▶ **Task description**
Copy all the lines of the data that include the word "towel".

---------------

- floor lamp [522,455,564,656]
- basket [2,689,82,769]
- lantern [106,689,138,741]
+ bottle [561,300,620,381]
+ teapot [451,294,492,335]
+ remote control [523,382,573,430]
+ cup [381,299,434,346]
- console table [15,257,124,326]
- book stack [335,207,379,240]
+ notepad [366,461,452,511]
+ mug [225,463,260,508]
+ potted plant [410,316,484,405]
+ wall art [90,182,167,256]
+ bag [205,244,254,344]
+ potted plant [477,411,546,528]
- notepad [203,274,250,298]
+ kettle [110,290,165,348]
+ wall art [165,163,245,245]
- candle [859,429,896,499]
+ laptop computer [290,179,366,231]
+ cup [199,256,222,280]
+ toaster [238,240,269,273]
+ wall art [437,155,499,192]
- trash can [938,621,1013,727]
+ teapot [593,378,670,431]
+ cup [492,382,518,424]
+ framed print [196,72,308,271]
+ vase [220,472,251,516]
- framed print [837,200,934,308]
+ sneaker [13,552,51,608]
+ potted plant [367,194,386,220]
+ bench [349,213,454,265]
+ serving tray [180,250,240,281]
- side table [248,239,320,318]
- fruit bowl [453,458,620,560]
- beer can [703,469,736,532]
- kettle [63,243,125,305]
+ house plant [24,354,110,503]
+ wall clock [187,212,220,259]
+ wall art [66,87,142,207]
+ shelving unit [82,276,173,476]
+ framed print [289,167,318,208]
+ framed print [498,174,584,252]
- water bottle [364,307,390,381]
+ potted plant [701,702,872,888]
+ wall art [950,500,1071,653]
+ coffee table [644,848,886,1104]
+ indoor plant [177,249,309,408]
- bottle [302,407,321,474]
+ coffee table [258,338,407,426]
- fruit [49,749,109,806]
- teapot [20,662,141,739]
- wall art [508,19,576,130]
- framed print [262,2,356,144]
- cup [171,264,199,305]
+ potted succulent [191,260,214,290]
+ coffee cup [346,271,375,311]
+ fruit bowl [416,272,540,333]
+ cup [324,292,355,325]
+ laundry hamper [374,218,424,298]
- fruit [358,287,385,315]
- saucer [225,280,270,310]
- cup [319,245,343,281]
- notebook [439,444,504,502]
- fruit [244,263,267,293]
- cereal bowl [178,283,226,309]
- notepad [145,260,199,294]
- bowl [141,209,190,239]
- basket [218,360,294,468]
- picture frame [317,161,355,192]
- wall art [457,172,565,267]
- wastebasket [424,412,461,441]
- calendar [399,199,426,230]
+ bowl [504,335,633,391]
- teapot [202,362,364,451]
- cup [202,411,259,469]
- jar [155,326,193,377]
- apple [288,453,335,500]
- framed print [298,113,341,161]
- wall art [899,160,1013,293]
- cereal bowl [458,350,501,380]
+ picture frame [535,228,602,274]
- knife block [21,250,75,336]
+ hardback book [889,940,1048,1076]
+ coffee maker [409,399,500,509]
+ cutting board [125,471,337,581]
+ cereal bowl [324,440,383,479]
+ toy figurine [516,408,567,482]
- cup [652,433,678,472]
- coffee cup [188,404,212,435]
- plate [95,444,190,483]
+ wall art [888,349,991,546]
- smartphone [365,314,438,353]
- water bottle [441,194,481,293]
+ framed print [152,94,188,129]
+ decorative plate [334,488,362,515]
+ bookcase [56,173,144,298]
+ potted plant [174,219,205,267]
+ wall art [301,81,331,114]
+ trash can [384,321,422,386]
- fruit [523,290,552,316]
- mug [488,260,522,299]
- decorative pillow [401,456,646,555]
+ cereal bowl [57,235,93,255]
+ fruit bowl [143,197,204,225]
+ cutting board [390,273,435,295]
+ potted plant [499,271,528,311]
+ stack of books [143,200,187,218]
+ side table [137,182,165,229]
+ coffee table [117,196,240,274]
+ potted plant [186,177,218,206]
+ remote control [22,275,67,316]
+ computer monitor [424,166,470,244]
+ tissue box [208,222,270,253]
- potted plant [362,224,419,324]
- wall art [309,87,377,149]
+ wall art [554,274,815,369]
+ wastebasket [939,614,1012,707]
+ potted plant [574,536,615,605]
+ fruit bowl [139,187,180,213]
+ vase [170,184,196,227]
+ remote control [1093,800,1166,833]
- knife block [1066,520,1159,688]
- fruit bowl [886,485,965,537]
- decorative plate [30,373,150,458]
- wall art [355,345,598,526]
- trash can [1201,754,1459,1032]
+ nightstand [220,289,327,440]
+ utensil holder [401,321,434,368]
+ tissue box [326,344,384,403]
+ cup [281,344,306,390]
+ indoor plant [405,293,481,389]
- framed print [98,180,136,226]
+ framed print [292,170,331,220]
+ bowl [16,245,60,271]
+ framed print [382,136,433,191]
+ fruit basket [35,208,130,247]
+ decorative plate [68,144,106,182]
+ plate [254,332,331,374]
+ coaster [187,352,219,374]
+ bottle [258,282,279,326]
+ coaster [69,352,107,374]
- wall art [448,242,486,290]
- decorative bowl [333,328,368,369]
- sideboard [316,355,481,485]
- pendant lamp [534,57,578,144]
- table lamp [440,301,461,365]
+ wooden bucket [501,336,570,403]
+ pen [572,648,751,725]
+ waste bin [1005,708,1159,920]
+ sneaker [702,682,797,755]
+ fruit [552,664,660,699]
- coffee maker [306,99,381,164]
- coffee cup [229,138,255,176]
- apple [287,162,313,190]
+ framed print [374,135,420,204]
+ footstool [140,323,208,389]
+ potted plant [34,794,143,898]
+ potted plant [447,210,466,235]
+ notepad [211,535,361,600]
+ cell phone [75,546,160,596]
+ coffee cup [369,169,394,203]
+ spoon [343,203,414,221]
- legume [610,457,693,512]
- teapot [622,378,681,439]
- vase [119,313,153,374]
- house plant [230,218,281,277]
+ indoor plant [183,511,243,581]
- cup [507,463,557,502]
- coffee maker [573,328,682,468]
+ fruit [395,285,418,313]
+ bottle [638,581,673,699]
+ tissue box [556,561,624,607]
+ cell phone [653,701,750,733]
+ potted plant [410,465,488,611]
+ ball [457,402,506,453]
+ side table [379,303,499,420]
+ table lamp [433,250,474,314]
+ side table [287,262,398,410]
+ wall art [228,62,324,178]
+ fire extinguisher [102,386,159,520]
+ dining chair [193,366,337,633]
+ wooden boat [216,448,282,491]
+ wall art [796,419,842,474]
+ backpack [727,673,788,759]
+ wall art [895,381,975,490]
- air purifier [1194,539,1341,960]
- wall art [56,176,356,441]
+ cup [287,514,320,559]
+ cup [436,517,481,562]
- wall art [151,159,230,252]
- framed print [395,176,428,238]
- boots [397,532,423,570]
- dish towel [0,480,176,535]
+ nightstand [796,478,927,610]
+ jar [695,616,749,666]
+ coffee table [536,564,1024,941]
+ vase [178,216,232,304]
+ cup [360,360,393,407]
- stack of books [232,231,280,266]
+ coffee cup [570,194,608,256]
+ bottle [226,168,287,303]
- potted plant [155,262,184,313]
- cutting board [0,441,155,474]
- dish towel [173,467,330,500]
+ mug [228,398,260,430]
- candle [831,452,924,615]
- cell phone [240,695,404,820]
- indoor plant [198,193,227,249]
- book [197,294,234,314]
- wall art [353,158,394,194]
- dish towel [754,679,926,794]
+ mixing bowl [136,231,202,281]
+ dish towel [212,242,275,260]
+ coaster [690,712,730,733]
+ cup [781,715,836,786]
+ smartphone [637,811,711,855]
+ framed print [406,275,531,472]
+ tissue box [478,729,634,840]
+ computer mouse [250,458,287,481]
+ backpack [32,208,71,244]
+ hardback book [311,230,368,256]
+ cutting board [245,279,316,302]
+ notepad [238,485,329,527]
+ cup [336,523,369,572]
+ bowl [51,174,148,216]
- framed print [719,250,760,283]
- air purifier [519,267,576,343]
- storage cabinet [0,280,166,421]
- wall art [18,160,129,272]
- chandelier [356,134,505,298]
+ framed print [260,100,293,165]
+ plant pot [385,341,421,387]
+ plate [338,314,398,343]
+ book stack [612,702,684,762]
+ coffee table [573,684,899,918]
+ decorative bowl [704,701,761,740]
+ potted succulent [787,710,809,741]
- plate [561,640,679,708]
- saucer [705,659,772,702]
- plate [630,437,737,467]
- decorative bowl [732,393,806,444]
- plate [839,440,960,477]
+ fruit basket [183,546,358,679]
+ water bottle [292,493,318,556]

---------------

▶ **Output for this exercise**
- dish towel [0,480,176,535]
- dish towel [173,467,330,500]
- dish towel [754,679,926,794]
+ dish towel [212,242,275,260]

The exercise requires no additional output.